Friday, December 28, 2012

How to Lose Weight

     There has been a recent upsurge in articles advising people how to lose weight "successfully", i.e. to lose weight and keep it off. There are discussions and theories about fructose in the diet, about insulin resistance, about the relative merits of the Ornish and Atkins diet, about stomach-banding operations, about the role of exercise and heredity, etc. But we still know far too little about how the body processes ingested calories of all kinds---fats, proteins, and carbohydrates.

     What we do know is that the body has the enzymes necessary to interconvert carbohydrates and fats, protein and fats, and carbohydrates and protein, with the exception of  the eight essential amino acids and the three necessary fats. We will assume an adequate intake of these latter two as well as sufficient daily vitamin intake, be it contained in the food eaten or taken as a daily supplement. And let us recognize that eating is like breathing, in that there is an involuntary autonomic drive, which can be overridden by voluntary means.
Not to be obvious, but we always have examples of people who are grossly overweight and dangerously underweight, viz. sumo wrestlers and anorectic patients (and I am not here going to discuss the distorted body images that are involved).

     Let us first consider the marvelous caloric balancing act that the body does daily and therefore yearly without any conscious guidance. It is generally agreed that ingestion of approximately 3500 calories can be converted to one pound of flesh, and oxidation of one pound of flesh releases 3500 calories (remember that part of the food we eat daily is oxidized just to generate the heat needed to keep our body temperature fixed and comfortable). We also know that exercise generates heat, so that the body shivers when it is cold as a way of raising its temperature. Now there are about 350 days in a year, and if we divide 3500 calories by 350 days we see that the body must ingest fewer than 10 extra calories a day or burn it off in some manner if we don't want to gain weight. No one knows how the brain instructs the body to do this marvelous act, and yet most of us have weights that are fairly constant year to year, which means that the brain is micromanaging our caloric intake and expenditure in a way that we could not possibly do consciously. Could any of us eat the same amount of calories plus or minus 10 calories on a daily basis? I think not, no matter how committed we were. Remember that in a 2000 calorie daily diet, 10 calories is 0.5% of the daily allotment, and even if we had the will, we do not have the skill to measure the total daily calories we eat to an accuracy of 0.5%.

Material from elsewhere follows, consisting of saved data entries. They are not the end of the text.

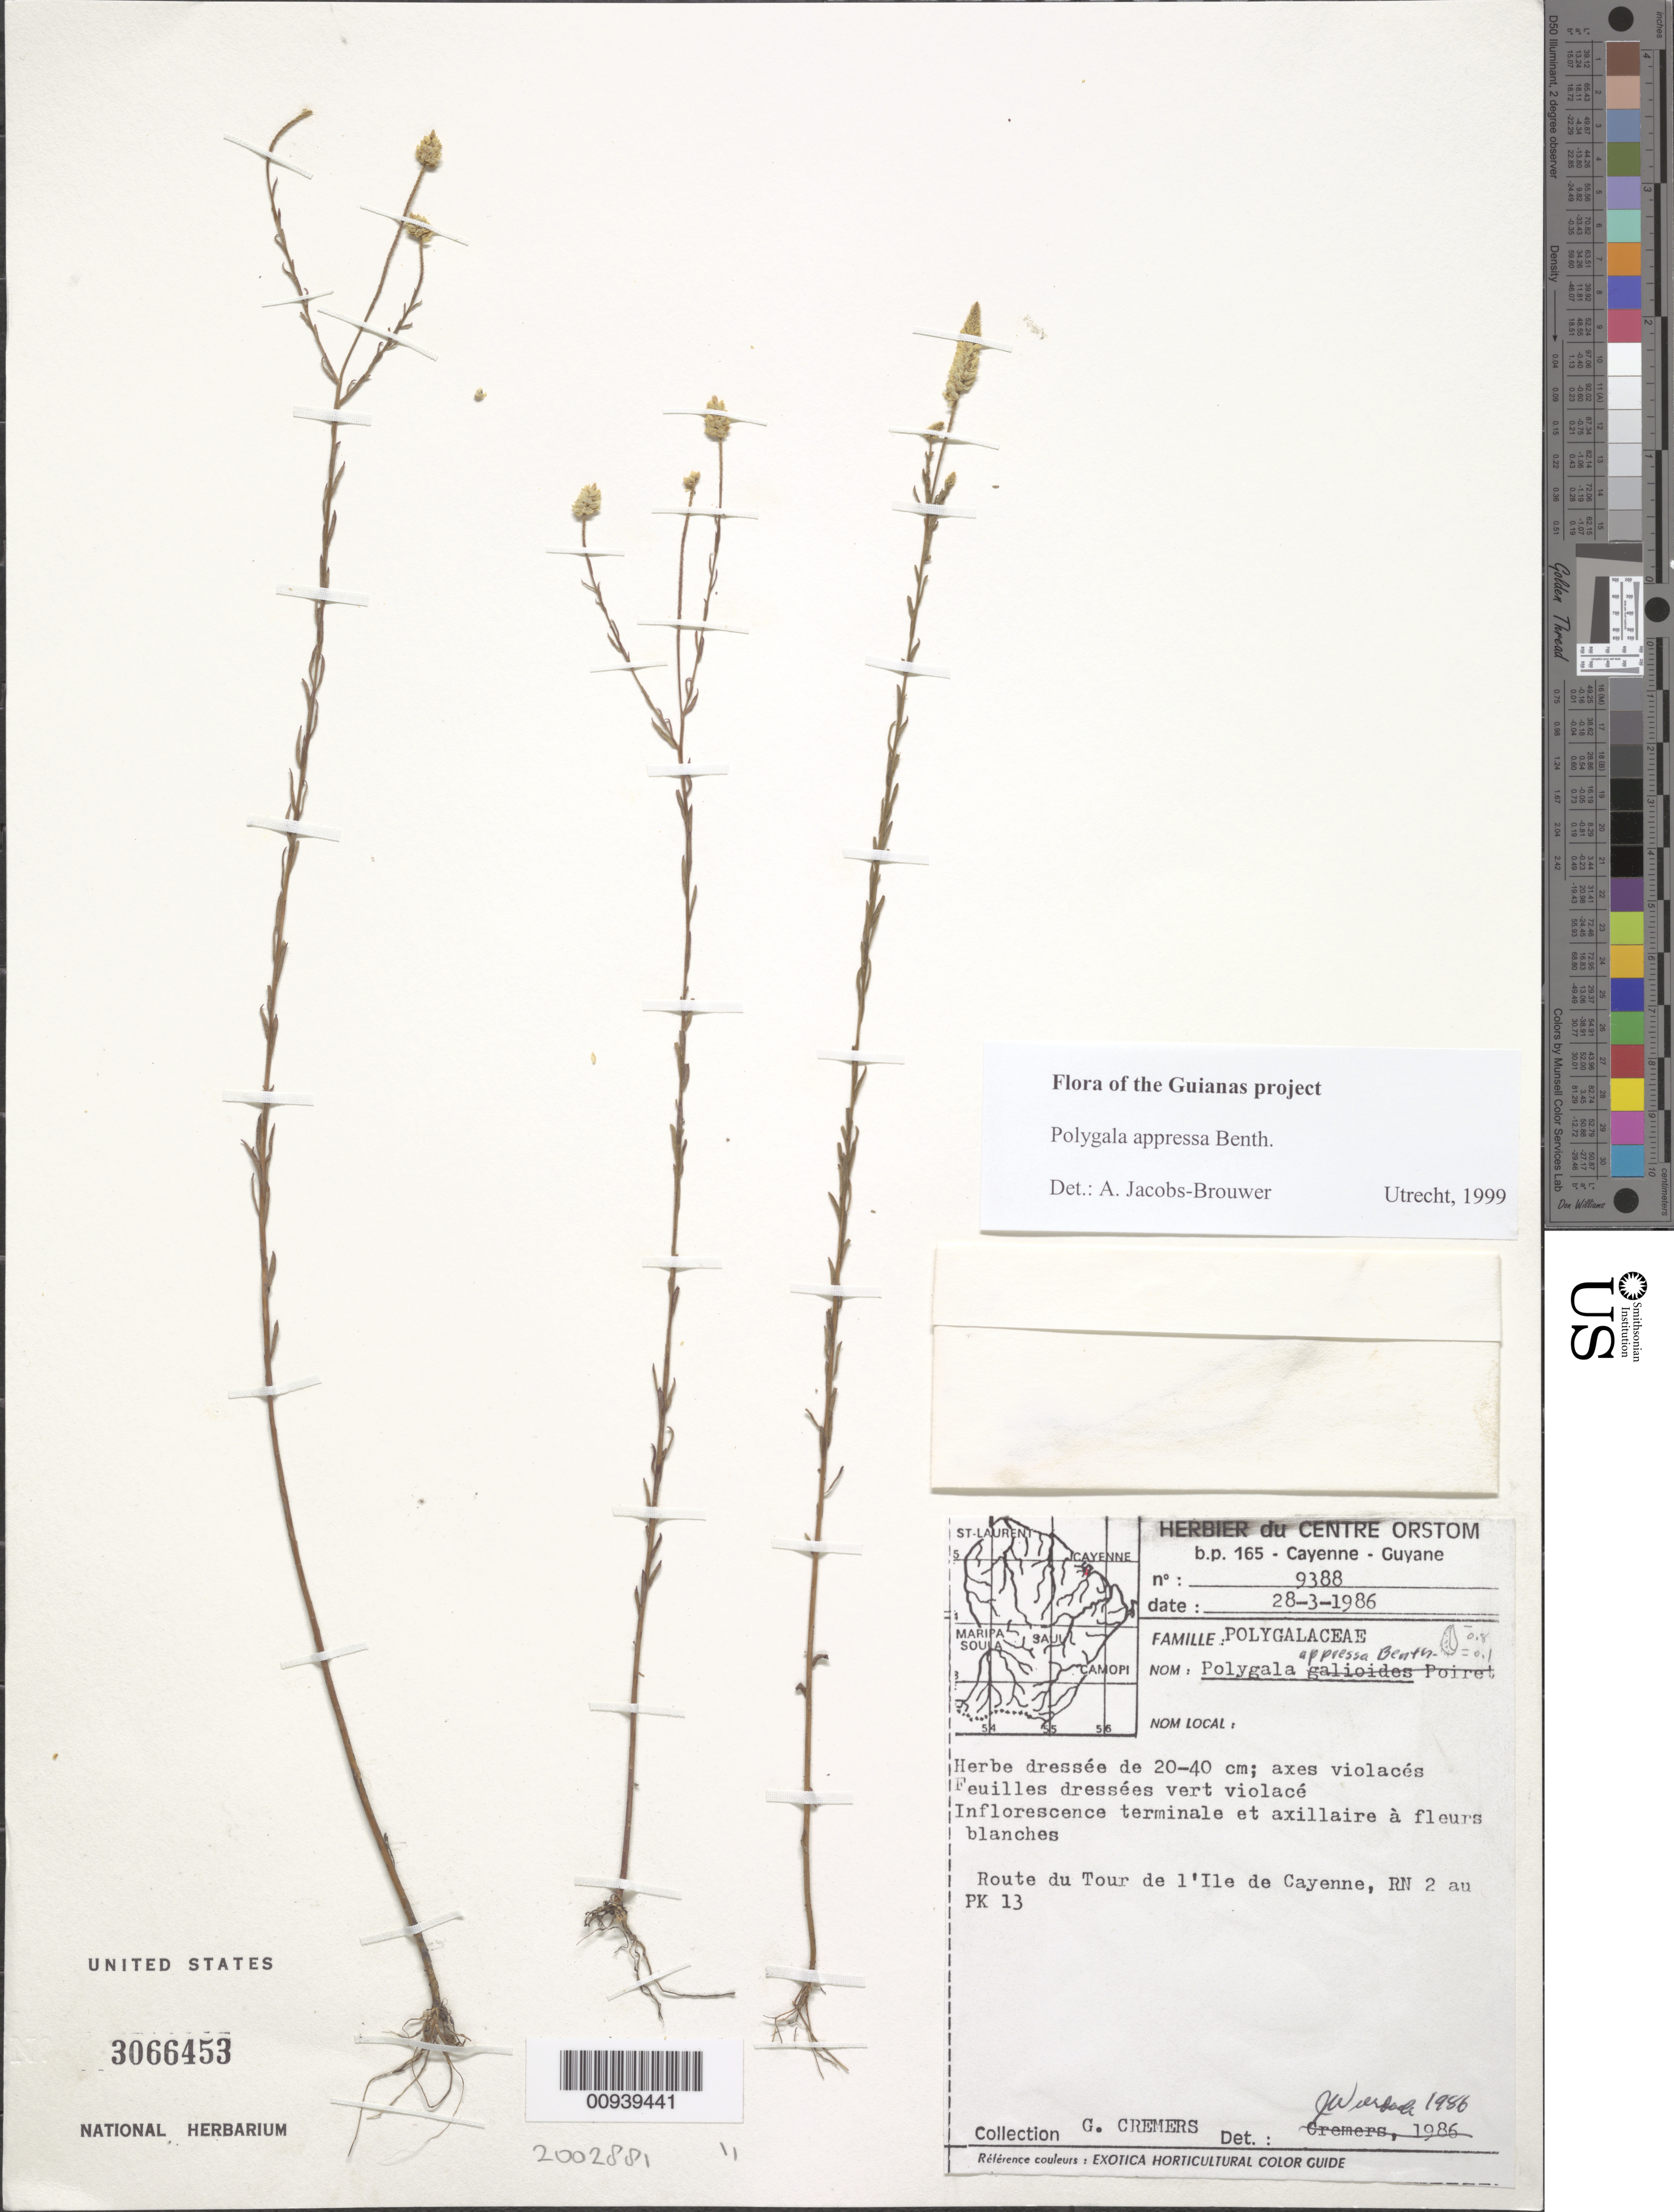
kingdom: Plantae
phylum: Tracheophyta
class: Magnoliopsida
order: Fabales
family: Polygalaceae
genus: Polygala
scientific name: Polygala appressa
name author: Benth.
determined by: Jacobs-Brouwer, A.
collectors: G. Cremers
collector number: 9388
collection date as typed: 28-Mar-86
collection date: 1986-03-28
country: French Guiana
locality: Ile de Cayenne, route du Tour, RN 2 - PK 13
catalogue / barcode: US 3066453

     So how does one go about losing weight? The body has a fixed daily energy expenditure to keep your core temperature at 98.7 or whatever your normal temperature is. Then there is an additional energy expenditure, also gained by oxidizing food or flesh, for the motion of your muscles, both  involuntary (e.g. heart and diaphragm) and voluntary, as in your skeletal muscles. That's it. So if we ingest more calories than are needed to be oxidized to supply our daily energy requirements we will gain weight, and if we ingest less, we will lose weight. In other words, there are two types of foods: too much and too little. (And once we solve the weight problem we can proceed further as to food pyramids and the like.)

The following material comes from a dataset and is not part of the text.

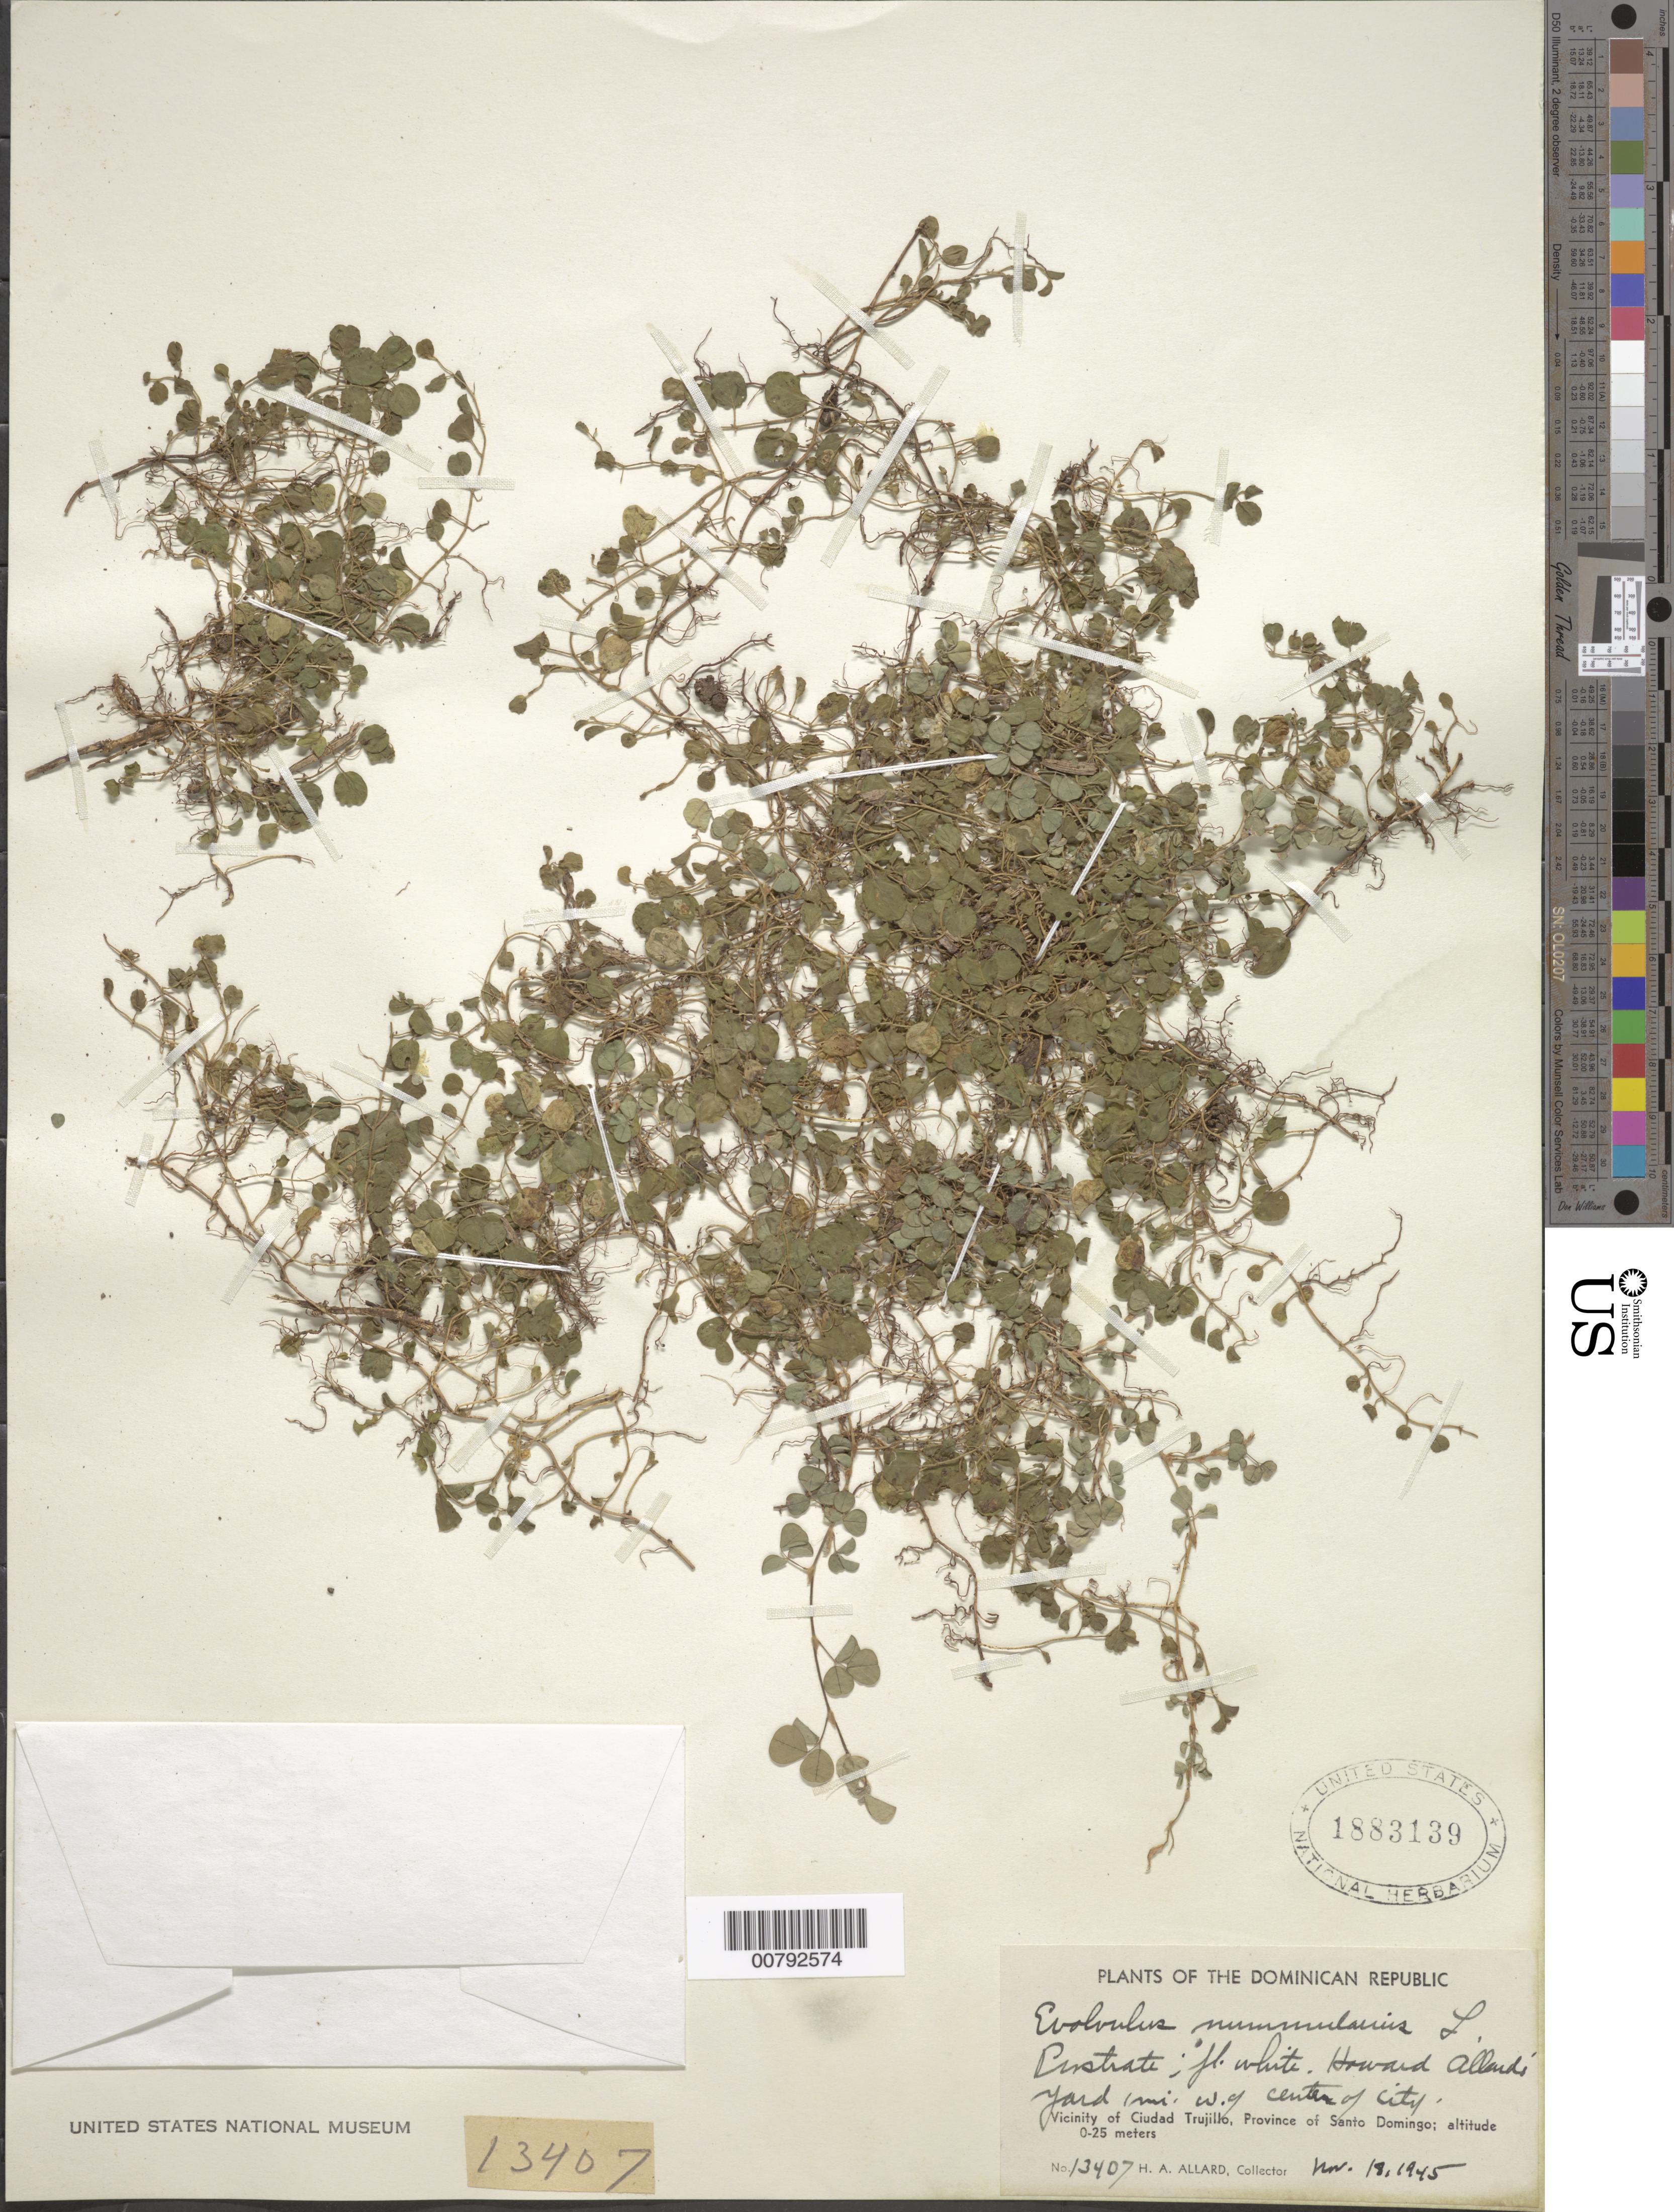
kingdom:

     At this point, I will give a small nod to the nutritionists, and add that the two most useless types of calories come in the form of white potatoes and white bread. Both have a high glycemic index, potato more than bread, and therefore stress your insulin-glucose system. No one on a diet should eat either of them, IMHO. The question of whether or not you should eat chocolate before your main meal so as to decrease your appetite and therefore eat less remains unanswered.

     Now for the hard part: actual weight loss. There are myriads of suggestions out there including drinking water before meals, leaving the table before you feel full, eating smaller portions, drinking more caffeinated beverages, eating more fiber, taking diet pills, exercising more, etc. But the advice begs the question of actually losing weight. Besides feeling your clothes become looser, the only way to know if you have lost weight is to step on a scale. And I mean an old-fashioned scale, not a digital one which can have errors.
Weigh yourself today and then re-weigh yourself tomorrow, or in two days, or at least in seven days. If you have gained weight then eat less, and keep on eating less between successive weighings until you start to lose weight. Then just continue. So long as you eat fewer calories than your body burns, you will lose weight. It all comes down to a fuel-energy balance, which is why your car weighs more when you fill it up with gas and then steadily loses weight as you burn the gas in the tank and it is used up. If you find as most people do that exercise both makes you feel better from the endorphins it generates and helps you to lose weight by suppressing your appetite and burning off calories, then do it.If it helps you to make a daily food/calorie list, then do it. If it helps you to omit lunch (I never have lunch when I am at home) then do so.
Everyone has a different pattern for weight loss, just as everyone has a different need for sleep. We are all wired differently, but the iron laws of physiology (physics as applied to the body) tell us that fuel is either oxidized or stored, and the amount of fuel ingested is the ultimate determinant. And yes, people do have different fundamental metabolic rates, so that a diet that works for one person may not work for another.

     And no one knows why everyone likes ice cream: I personally think that it is because it is similar in taste to frozen mother's milk: sugar and fat.